■ Exercise ■
Retype the records word for word, starting at the line that contains "La fotografia interna" and ending with the line that contains "padiglione industriale a moderno centro", including both of those lines.

■ Task inputs ■
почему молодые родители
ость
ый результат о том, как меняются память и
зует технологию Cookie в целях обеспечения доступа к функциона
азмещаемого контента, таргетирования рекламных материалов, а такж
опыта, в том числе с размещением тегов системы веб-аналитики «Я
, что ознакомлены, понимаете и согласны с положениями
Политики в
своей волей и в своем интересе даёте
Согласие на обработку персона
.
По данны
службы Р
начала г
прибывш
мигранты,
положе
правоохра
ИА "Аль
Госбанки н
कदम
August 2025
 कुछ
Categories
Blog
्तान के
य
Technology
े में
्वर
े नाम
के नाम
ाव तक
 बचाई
==
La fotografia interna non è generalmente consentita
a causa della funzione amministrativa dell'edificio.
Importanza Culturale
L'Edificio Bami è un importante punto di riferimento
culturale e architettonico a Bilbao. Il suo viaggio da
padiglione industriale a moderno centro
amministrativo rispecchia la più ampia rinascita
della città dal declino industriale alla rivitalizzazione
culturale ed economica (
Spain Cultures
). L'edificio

■ Result for this exercise ■
La fotografia interna non è generalmente consentita
a causa della funzione amministrativa dell'edificio.
Importanza Culturale
L'Edificio Bami è un importante punto di riferimento
culturale e architettonico a Bilbao. Il suo viaggio da
padiglione industriale a moderno centro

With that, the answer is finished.